Based on the foregoing, the
Page 368
Court refuses to extend aider and abettor
liability to Berdy.
III. CONCLUSION
For the reasons stated above,
Computer Associates' motion to
dismiss Counts I of the Complaint is hereby
denied and granted as to Count II. Berdy's
motion to dismiss Counts I and II as against
him is hereby granted.
So Ordered.
Notes:
1. (a) Commencement. A tender offer shall
commence for the purposes of Section 14(d)
of the Act and the rules promulgated
thereunder at 12:01 a.m. on the date when
the first of the following events occurs.
(b) Public Announcement. A public
announcement by a bidder through a press
release, newspaper advertisement or public
statement which includes the information in
paragraph (c) of this rule with respect to a
tender offer in which the consideration
consists solely of cash and/or securities
exempt from registration under Section 3 of
the securities Act of 1993 shall be deemed
to constitute the commencement of a tender
offer under paragraph (a)(5) of this rule
except that such tender offer shall not be
deemed to be first published or sent or
given to security holders by the bidder
under paragraph (a)(5) of this rule on the
date of such public announcement, the bidder
either:
(1) Makes a subsequent public
announcement stating that the bidder has
determined not to continue with such tender
offer, in which event paragraph (a)(5) of
this rule shall not apply to the initial
public announcement; or
(2) Complies with Rule 14d-3(a)
and contemporaneously disseminates the
disclosure required by Rule 14d-6 to
security holders pursuant to Rule 14d-4 or
otherwise in which event:
(i) The date of commencement of
such tender offer under paragraph (a) of
this rule will be determined by the date of
information required by Rule 14d-6 is first
published or sent or given to security
holders pursuant to Rule 14d-4 or otherwise;
and
(ii) Notwithstanding paragraph
(b)(2)(i) of this rule, Section 14(d)(7) of
the Act shall be deemed to apply to such
tender offer from the date of such public
announcement.
(c) Information. The information
referred to in paragraph (b) of this rule is
as follows:
(1) The identity of the bidder;
(2) The identity of the subject
company; and
(3) The amount and class of
securities being sought and the price or
range of prices being offered therefor.
(d) Announcements Not Resulting
in Commencement. A public announcement by a
bidder through a press release, newspaper
advertisement or public statement which only
discloses the information in paragraphs
(d)(1) through (d)(3) of this rule
concerning a tender offer in which the
consideration consists solely of cash and/or
securities exempt from registration under
Section 3 of the Securities Act of 1933
shall not be deemed to constitute the
commencement of a tender offer under
paragraph (a)(5) of this rule.
(1) The identity of the bidder;
(2) The identity of the subject
company; and
(3) A statement that the bidder
intends to make a tender offer in the future
for a class of equity securities of the
subject company which statement does not
specify the amount of securities of such
class to be sought or the consideration to
be offered therefor.
2. Adoption of Amendments to Regulation
14D, Exchange Act Release No. 16,384
[1979-1980 Transfer Binder] Fed.Sec.L.Rep. (CCH)

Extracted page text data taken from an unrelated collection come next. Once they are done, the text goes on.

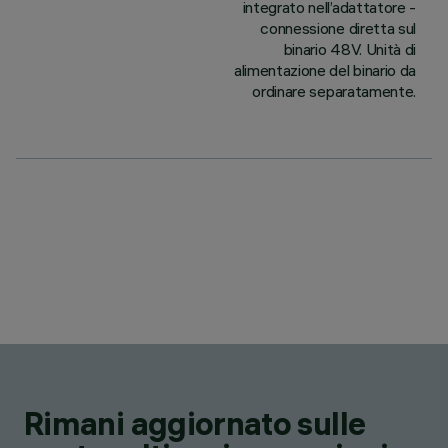
integrato nell’adattatore -
connessione diretta sul
binario 48V. Unità di
alimentazione del binario da
ordinare separatamente.
Rimani aggiornato sulle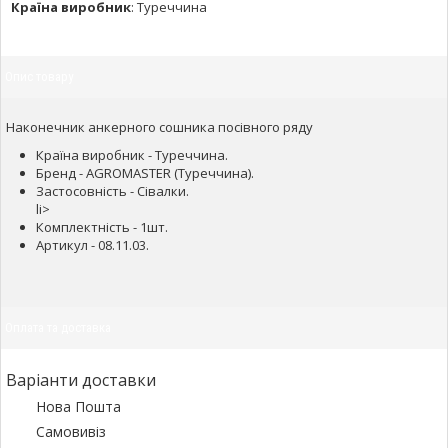
Країна виробник
:
Туреччина
Опис товару
Наконечник анкерного сошника посівного ряду
Країна виробник - Туреччина.
Бренд - AGROMASTER (Туреччина).
Застосовність - Сівалки.
li>
Комплектність - 1шт.
Артикул - 08.11.03.
Оплата та доставка
Варіанти доставки
Нова Пошта
Самовивіз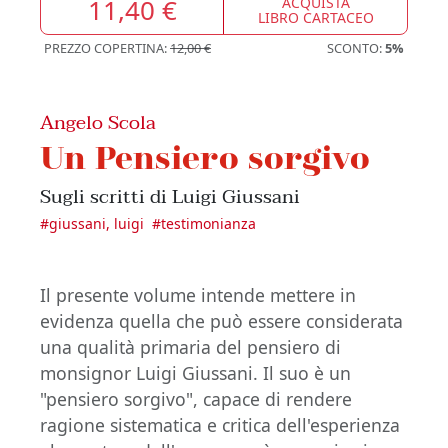
11,40 €
ACQUISTA
LIBRO CARTACEO
PREZZO COPERTINA:
12,00 €
SCONTO:
5%
Angelo Scola
Un Pensiero sorgivo
Sugli scritti di Luigi Giussani
#
giussani, luigi
#
testimonianza
Il presente volume intende mettere in
evidenza quella che può essere considerata
una qualità primaria del pensiero di
monsignor Luigi Giussani. Il suo è un
"pensiero sorgivo", capace di rendere
ragione sistematica e critica dell'esperienza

82,373, 82,582 (Nov. 20, 1979).
3. Id. at 82,582-3.
4. Id. at 82,583.
5. Adoption of Rule 10b-13 under the Act,
Securities and Exchange Act Release No. 8712
(Oct. 8, 1969).
6. The Second Circuit has repeatedly
expressed doubt about the availability of a
private right of action under Rule 10b-13.
See
Field v. Trump,
850 F.2d 938, 946 n. 3 (2d Cir.1988);
Beaumont v. American Can Company, 797
F.2d 79, 84 (2d Cir.1986); Kramer v.
Time Warner, Inc., [1990-91 Transfer
Binder] Fed.Sec.L.Rep. (CCH) 95,619 at
97,902 n. 7, 1990 WL 166665 (S.D.N.Y.1990).